Biden waxed poetical about his goosing of the offshore wind industry, which is advanced in the UK but barely getting started in the US:
- “Almost 100 wind turbines going up off the coasts of Massachusetts and Rhode Island with ground broken and work underway.
Jobs manufacturing 2,500-ton steel foundations that anchor these offshore wind farms to the sea’s floor. Jobs manufacturing a Jones Act vessel in Texas to service these offshore wind farms.
We’re going to make sure that the ocean is open for the clean energy of our future, and everything we can do — give a green light to wind power on the Atlantic coast, where my predecessor’s actions only created confusion.
And today we begin the process to develop wind power in the Gulf of Mexico as well for the first time. A real opportunity to power millions of additional homes from wind.”
Biden also made a fair point when he said that putting insulation into existing buildings and generally weatherizing them, which will allow them to use less energy for heating and cooling, is an important tool in reducing carbon dioxide emissions. One study found that 90% of US homes are under-insulated, and I think 25% of buildings have no insulation at all. Neal Dhanesha at Vox makes the extended case for weatherizing US buildings as a major step toward zero carbon, since buildings account for 40% of US energy consumption, and over half that is just heating and cooling them.
Biden pointed out, “An Infrastructure Law that your members of Congress have delivered includes $3.1 billion to weatherize homes and make them more energy efficient, which will lower energy cost while keeping America cool in the summer and warm in the winter, and not using too much energy.”

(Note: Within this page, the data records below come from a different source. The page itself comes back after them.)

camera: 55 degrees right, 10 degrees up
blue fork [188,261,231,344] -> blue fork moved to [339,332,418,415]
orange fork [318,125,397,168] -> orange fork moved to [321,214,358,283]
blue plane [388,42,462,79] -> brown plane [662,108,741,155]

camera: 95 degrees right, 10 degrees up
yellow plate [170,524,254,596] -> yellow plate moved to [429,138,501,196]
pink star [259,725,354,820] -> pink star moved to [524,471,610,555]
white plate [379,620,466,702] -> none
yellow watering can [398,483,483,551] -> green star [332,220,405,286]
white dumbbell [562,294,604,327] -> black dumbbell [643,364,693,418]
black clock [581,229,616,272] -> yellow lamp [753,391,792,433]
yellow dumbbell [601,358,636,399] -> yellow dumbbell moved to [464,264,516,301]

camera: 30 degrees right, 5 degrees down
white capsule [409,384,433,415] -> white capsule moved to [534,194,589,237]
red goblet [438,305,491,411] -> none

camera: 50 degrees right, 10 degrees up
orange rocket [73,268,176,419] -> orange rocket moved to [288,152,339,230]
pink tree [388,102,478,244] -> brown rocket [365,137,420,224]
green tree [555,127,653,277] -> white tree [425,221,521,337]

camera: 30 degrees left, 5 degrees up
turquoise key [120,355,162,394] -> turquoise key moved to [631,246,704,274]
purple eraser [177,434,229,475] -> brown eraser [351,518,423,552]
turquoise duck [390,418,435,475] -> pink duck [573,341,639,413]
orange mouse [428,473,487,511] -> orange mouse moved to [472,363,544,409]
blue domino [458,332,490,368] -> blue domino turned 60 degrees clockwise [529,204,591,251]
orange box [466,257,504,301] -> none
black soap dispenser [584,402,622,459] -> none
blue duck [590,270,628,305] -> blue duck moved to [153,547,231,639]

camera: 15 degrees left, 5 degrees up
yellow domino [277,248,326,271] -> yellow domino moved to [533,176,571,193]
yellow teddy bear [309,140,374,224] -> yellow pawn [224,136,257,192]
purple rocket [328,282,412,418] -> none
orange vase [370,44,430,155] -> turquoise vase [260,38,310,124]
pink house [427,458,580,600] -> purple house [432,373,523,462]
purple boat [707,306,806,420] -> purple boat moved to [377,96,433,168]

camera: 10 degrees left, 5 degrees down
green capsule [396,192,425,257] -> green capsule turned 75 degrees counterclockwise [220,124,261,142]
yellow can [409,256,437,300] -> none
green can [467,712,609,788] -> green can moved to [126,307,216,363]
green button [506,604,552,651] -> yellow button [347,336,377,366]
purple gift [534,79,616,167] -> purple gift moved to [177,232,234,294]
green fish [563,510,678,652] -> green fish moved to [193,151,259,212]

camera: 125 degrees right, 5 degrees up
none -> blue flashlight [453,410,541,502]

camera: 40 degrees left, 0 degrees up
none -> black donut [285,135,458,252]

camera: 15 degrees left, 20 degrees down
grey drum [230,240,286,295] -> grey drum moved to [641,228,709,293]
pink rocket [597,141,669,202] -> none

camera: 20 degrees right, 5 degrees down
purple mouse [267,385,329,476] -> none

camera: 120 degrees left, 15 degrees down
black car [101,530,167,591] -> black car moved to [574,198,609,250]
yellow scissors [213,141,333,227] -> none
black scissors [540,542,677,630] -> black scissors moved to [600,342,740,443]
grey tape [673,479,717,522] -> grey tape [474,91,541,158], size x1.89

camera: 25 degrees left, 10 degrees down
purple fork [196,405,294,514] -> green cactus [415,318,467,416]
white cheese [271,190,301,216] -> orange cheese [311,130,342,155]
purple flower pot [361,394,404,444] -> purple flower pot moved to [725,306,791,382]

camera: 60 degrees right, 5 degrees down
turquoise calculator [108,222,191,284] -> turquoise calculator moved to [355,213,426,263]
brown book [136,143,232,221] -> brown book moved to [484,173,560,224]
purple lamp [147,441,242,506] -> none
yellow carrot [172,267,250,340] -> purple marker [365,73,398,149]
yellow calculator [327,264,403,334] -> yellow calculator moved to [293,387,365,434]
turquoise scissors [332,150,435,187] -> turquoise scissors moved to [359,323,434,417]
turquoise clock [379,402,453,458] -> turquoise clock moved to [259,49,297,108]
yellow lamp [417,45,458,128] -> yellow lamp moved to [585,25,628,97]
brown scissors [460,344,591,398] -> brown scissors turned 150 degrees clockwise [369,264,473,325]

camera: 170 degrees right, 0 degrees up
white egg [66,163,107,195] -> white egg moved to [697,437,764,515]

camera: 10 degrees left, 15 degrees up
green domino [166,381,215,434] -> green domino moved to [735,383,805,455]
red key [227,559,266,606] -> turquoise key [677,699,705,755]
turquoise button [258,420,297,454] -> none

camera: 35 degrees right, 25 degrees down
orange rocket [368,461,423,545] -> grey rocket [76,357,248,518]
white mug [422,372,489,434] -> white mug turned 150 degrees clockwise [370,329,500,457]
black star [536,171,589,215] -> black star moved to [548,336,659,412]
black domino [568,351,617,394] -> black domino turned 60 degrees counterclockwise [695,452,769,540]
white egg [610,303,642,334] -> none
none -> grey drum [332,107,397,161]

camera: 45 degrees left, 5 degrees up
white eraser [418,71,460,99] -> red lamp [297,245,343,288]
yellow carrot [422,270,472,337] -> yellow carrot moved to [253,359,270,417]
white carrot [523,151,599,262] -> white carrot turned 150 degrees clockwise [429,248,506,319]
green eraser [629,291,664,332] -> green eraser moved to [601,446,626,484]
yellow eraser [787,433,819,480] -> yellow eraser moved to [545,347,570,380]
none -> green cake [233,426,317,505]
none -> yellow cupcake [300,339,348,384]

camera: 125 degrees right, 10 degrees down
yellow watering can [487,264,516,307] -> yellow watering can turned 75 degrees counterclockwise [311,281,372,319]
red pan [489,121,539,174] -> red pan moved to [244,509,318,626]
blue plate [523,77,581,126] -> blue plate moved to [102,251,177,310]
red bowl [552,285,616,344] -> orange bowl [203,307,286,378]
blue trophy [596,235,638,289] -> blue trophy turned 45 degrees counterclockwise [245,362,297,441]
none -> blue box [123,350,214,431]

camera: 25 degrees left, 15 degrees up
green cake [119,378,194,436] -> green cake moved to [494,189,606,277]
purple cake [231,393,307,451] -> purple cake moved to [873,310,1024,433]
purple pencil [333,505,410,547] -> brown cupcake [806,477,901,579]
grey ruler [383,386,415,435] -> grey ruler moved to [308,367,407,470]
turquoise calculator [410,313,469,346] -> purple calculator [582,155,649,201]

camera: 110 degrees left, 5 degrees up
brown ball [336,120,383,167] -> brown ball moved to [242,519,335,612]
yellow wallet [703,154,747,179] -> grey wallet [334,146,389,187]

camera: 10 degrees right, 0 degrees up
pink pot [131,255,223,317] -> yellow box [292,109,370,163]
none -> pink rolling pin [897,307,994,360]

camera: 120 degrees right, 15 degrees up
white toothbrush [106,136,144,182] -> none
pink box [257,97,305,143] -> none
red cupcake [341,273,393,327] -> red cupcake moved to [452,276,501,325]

He said that his Labor Secretary, Marty Walsh, will inspect workplaces for heat levels in the summer and has already surveyed 500 of them, setting standards for when it is too hot to expect workers to do their jobs. That is, companies will need the funding in the Infrastructure Bill to up their game on weatherizing workplaces.
Unfortunately, mixed in with Biden’s more praiseworthy support of green energy were silly ideas like “carbon capture” (which does not work at prices that would make sense and would be very dangerous if it did) and building new nuclear plants, the concrete for the construction of which is a major carbon emitter and which take billions of dollars and many years to complete. A wind or solar farm can generate as much electricity and can can be put up with much less cost and much less carbon investment up front in only 18 months.
Most of the truly green projects he talked about yesterday are already in train, and they are consequential even if they will fall short in themselves of getting us to zero carbon by 2050. Apparently in the coming weeks we’ll hear about new initiatives, and it will be as nervous-making as an early Fast and Furious film watching to see if Biden can and will outmaneuver conservative jurists and the Oil and Coal lobby in Congress with his fountain pen.